I am starting formal ob on my 6 month old lab and just had a couple of questions.

Is it normal for the dog to be hesitant and when starting out? I can get her to sit but as soon as I try backing away she wants to be right next to me. She is perfect with "here". She comes everytime with distractions or not. I've been using Fowl Dawgs as a guide.

Also when teaching heel I can't get her to stay at my pace. She is always trying to stay ahead of me. and when I give her a tug on the lead(choke chain)she gets kinda scared and drops her head like she has done something wrong. Then she will try to stay behind me.
Thanks


----------



## Bobm (Aug 26, 2003)

On the sit she sounds a litter uncertain you might be using a lttle too much pressure or not enough it hard to tell this stuff on the internet. Gentle repetition until she "gets" it.
I would find a god experienced trainer in the area or on here that could watch you and give some advice.

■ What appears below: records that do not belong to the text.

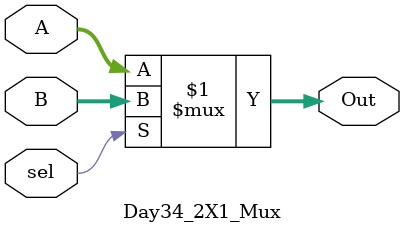
<source format=v>
module Day34_2X1_Mux(input  sel, 
                     input  [31:0]A, 
                     input  [31:0]B, 
                     output [31:0]Out); 
  assign Out = sel ? B : A; 
endmodule
</source>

On heel I would make a heeling stick and use it as descibed by gonehunting in the stickies above, just remember you dont wack the dog with it, just use it to give it a boundary.


----------



## gonehuntin' (Jul 27, 2006)

As Bobm says, a heeling stick will solve both of your problems. It will keep the dog from moving on sit and keep it from forging ahead at heel. Read and follow the sticky on it. It is the most underused and misunderstood tool in dog training today. Heeling stick does not mean beating stick.


----------



## bigboy56073 (Oct 3, 2006)

Thanks guys. Now that i read the sticky it does make more sence to me. I'll give it a try.


----------